BLAST LEAVES ALMOST 200 DEAD IN CONGO
BRAZZAVILLE/KINSHASA, March 4 (Reuters) - Around 200 people were killed on Sunday when an arms dump exploded in Brazzaville, capital of the Congo Republic, a senior official in the presidency said, citing hospital sources.
Hundreds more were injured by the blasts which rocked the riverside capital of the oilproducing nation early in the day, flattening houses near the scene and sending a plume of smoke high above the city.
“According to sources at the central hospital we're talking of around 200 dead and many injured,” Betu Bangana, head of protocol in the president's office in Brazzaville, told Reuters by telephone.
“Some people are still (trapped) in their houses... They're saying the entire neighbourhood of Mpila has been destroyed.”

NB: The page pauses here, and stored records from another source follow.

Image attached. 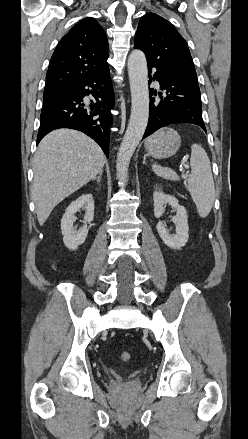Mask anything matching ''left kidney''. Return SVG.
<instances>
[{
    "instance_id": "left-kidney-1",
    "label": "left kidney",
    "mask_w": 248,
    "mask_h": 439,
    "mask_svg": "<svg viewBox=\"0 0 248 439\" xmlns=\"http://www.w3.org/2000/svg\"><path fill=\"white\" fill-rule=\"evenodd\" d=\"M154 215L156 218L162 216L165 212L164 205L169 204L175 211L176 215L172 217V221L176 227V233L170 234L163 222L157 224V231L164 243L172 249H181L188 241V217L184 206L179 205L178 200L169 194H165L161 187H155L153 193Z\"/></svg>"
}]
</instances>
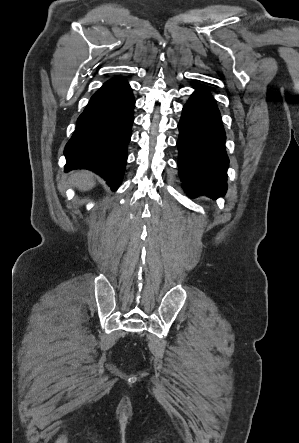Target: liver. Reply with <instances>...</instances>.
<instances>
[{"mask_svg":"<svg viewBox=\"0 0 299 443\" xmlns=\"http://www.w3.org/2000/svg\"><path fill=\"white\" fill-rule=\"evenodd\" d=\"M71 184L81 191L90 190L95 185L93 173L87 170H77L70 174Z\"/></svg>","mask_w":299,"mask_h":443,"instance_id":"obj_1","label":"liver"}]
</instances>
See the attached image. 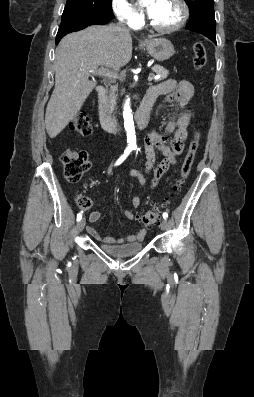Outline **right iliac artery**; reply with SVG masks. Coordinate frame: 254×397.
I'll return each mask as SVG.
<instances>
[{
    "mask_svg": "<svg viewBox=\"0 0 254 397\" xmlns=\"http://www.w3.org/2000/svg\"><path fill=\"white\" fill-rule=\"evenodd\" d=\"M130 152H131V149H130V148H127V149L124 151V154L117 160V162H116L115 165L121 164V163L127 158V156L129 155ZM81 218H82V212L78 213V215H77V221H80Z\"/></svg>",
    "mask_w": 254,
    "mask_h": 397,
    "instance_id": "1",
    "label": "right iliac artery"
}]
</instances>
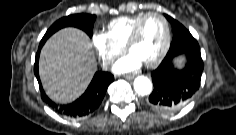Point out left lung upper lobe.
<instances>
[{
  "label": "left lung upper lobe",
  "instance_id": "1",
  "mask_svg": "<svg viewBox=\"0 0 236 135\" xmlns=\"http://www.w3.org/2000/svg\"><path fill=\"white\" fill-rule=\"evenodd\" d=\"M165 17H166L168 20L173 19V18H171V17L168 16V15H165Z\"/></svg>",
  "mask_w": 236,
  "mask_h": 135
}]
</instances>
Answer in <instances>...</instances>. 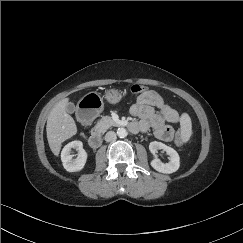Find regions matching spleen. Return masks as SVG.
I'll list each match as a JSON object with an SVG mask.
<instances>
[{
    "label": "spleen",
    "mask_w": 243,
    "mask_h": 243,
    "mask_svg": "<svg viewBox=\"0 0 243 243\" xmlns=\"http://www.w3.org/2000/svg\"><path fill=\"white\" fill-rule=\"evenodd\" d=\"M181 138L183 142H187L191 136V119L188 114L181 117Z\"/></svg>",
    "instance_id": "3e777b00"
}]
</instances>
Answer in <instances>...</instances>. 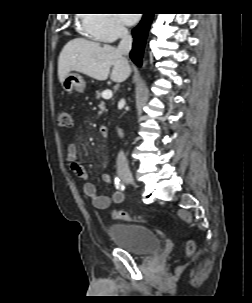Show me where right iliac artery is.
I'll return each mask as SVG.
<instances>
[{
    "label": "right iliac artery",
    "instance_id": "1",
    "mask_svg": "<svg viewBox=\"0 0 252 303\" xmlns=\"http://www.w3.org/2000/svg\"><path fill=\"white\" fill-rule=\"evenodd\" d=\"M114 183L117 189L122 191L125 189V185L121 182V180L118 177L114 178Z\"/></svg>",
    "mask_w": 252,
    "mask_h": 303
}]
</instances>
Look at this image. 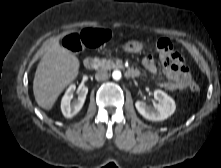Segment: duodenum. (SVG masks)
Here are the masks:
<instances>
[{
    "label": "duodenum",
    "mask_w": 221,
    "mask_h": 168,
    "mask_svg": "<svg viewBox=\"0 0 221 168\" xmlns=\"http://www.w3.org/2000/svg\"><path fill=\"white\" fill-rule=\"evenodd\" d=\"M84 67L88 70H93L96 67V61L93 57H86L83 60ZM126 77H136L138 75V71L136 69H127L125 71Z\"/></svg>",
    "instance_id": "410a0bca"
}]
</instances>
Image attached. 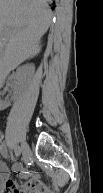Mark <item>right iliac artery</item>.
<instances>
[{"label":"right iliac artery","mask_w":103,"mask_h":193,"mask_svg":"<svg viewBox=\"0 0 103 193\" xmlns=\"http://www.w3.org/2000/svg\"><path fill=\"white\" fill-rule=\"evenodd\" d=\"M20 153H21L20 147H19V146H16V147H15V154H16V156L19 157V156H20Z\"/></svg>","instance_id":"82829eb1"}]
</instances>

Defence Minister Charles Zacharie Bowao dismissed any talk of a coup attempt or mutiny, and told state radio that the explosions had been caused by a fire in the arms depot in the Regiment Blinde base in the riverside Mpila neighbourhood.
Panic also spread to Kinshasa, across the Congo River which separates the former French colony from the larger Democratic Republic of Congo, where windows were shattered by the force of the blasts up to 4 km away (2.5 miles).
Both governments called for calm.
China's Xinhua news agency cited Chinese officials as saying three Chinese workers were killed by the explosion and dozens were injured, some in serious condi- tion.
Xinhua said the dead and injured were part of a group of about 140 Chinese workers from the Beijing Construction Engineering Group.